Salve, sono Candida e la mia storia, anzi, la nostra storia, inizia a settembre del 1989.
Rientrammo a casa dalla Calabria (ci eravamo trasferiti al nord per scelta) e, un giorno, con tanta gioia scoprii di aspettare te, il mio angelo.La pleurite al quarto mese mi costrinse a 10 giorni di ricovero. Una sera passò un’infermiera con uno strumento strano e mi fece sentire il tuo cuore …batteva forte, era melodia! Tornammo a casa, eravamo vicini al Natale, il tuo primo Natale con noi.
Arrivammo a gennaio. Alla fine delle festività avevamo un’ecografia nel corso della quale il ginecologo ci guardò strano e poi ci disse che dovevamo fare un esame “la funicolocentesi”; sarebbe stato l’inizio di parole difficili, parole che non indicano niente di buono. La mattina dell’esame avevo paura ma passò in fretta, mi dispiacque solo che per farti spostare dovettero pungerti. Dopo 10 giorni squillò il telefono, era l’ospedale, i risultati erano pronti, non avevamo problemi cromosomici ed eri…xx… una bimba! La nostra meravigliosa bimba; al telefono, però, la voce mi disse che dovevamo recarci in ospedale, ci dovevano parlare.
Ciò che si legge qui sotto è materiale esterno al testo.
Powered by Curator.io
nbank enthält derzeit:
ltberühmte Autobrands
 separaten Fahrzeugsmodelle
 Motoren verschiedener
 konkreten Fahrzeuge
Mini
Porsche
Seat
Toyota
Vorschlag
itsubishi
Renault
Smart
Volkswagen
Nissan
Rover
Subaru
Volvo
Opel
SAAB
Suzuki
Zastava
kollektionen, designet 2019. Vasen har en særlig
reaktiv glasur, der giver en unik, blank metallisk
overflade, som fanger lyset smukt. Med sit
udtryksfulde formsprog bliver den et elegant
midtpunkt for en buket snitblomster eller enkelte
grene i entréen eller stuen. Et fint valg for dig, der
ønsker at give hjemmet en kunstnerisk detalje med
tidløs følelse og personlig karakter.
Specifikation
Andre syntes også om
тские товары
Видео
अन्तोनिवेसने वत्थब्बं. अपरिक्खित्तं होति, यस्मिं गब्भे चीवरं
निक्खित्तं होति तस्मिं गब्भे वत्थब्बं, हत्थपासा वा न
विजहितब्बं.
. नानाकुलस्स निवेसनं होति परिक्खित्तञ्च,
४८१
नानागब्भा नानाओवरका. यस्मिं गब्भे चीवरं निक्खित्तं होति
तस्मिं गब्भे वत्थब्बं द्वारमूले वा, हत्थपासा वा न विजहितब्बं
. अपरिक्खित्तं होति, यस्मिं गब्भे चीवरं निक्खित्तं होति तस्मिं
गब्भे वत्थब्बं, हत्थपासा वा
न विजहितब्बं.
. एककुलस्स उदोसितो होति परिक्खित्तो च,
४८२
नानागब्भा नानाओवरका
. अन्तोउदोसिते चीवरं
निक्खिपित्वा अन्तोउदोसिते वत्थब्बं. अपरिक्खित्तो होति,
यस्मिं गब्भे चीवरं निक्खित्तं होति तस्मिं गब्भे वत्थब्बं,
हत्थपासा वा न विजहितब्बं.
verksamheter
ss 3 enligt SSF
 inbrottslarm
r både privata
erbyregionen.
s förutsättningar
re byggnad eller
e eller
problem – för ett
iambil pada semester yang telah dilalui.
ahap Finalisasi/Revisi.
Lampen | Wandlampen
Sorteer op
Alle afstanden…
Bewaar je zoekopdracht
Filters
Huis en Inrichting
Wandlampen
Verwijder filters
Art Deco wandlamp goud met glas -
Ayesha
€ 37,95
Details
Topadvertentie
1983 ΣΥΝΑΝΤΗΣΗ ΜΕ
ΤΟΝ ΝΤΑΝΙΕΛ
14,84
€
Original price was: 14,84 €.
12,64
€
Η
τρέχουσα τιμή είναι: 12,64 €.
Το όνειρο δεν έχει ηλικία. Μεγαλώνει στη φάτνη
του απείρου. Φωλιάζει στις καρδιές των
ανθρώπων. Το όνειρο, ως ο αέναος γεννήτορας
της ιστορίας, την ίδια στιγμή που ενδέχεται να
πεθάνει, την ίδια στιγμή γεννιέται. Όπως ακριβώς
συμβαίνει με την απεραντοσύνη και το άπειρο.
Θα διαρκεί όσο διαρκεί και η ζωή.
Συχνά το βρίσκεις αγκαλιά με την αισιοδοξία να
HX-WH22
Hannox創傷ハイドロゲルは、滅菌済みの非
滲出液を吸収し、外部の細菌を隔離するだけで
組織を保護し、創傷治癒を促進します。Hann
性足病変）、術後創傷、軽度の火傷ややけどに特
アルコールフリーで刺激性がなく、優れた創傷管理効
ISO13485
Ci recammo in ospedale a Milano, ci ricevette un ginecologo, quello che sarebbe rimasto il nostro nuovo ginecologo.Ci fece sedere, aveva tanti libri aperti (all’epoca funzionava così), ci fece una stima di calcoli che neanche ascoltammo e ci disse: “La bimba ha una gastroschisi”, ed ecco un’altra brutta parola. Ci spiegò il tutto, ascoltammo; poi ci disse: “Possiamo chiedere al tribunale. In questi casi, anche se siamo oltre, possiamo intervenire, anche per la sua salute, signora. Vi lascio soli, vi lascio il tempo di decidere”.Siamo al terzo piano, fuori è già buio, una luce fredda, il neon (che odierò per sempre), guardai papà ed insieme, senza dirci niente, facemmo rientrare il medico… “NOI ANDIAMO AVANTI”. Cercò in tutti i modi di farci capire che non saresti sopravvissuta dopo nascita. “Ok, ma dentro di me è al sicuro perché dovrei decidere di ucciderla? Si muove, cresce. Vivrà in me”. Il medico alzò le mani e disse: “Ok, vi seguirò per tutto il percorso”.
Il primo ad abbandonarci fu il ginecologo privato ... non riusciva a gestire la situazione, salvo chiedermi di presenziare al parto. La sera uscimmo dall’ospedale con il buio nel cuore, ma decidemmo che dovevi vivere serena questo tempo con noi.Iniziammo a girare più ospedali senza appuntamento e, stranamente, vedendoci giovani, ci ricevevano tutti, anche a Como, ma niente, il risultato era sempre lo stesso. Le ecografie erano continue. Ogni volta usciva qualcosa di brutto, ma tu eri con noi e con noi avresti vissuto.
I familiari non capivano la nostra scelta, noi sì, era dettata dal cuore. Arrivò il giorno del parto cesareo, il 6 aprile del 1990. Lo so, per te sarebbe stato un giorno diverso, MARIA CRISTINA, la mattina scalciavi come per salutarmi; ti chiesi scusa per non essere riuscita a salvarti. Nascesti e dopo 2 ore volasti in cielo. Tuo papà riuscì anche a battezzarti con l’ostetrica come tua madrina. MARIA CRISTINA, chiamai anche l’AIDO ma, purtroppo, non potesti donare nessun organo.Successivamente ci trasferimmo a Caserta ma ti avevamo promesso che saremmo venuti a prenderti e dopo dodici anni lo abbiamo fatto ed ora riposi a Tropea vicina a tutti i tuoi parenti.
MARIA CRISTINA, NOI TI RINGRAZIAMO PER AVERCI SCELTO, SEI CON NOI SEMPRE E PER SEMPRE.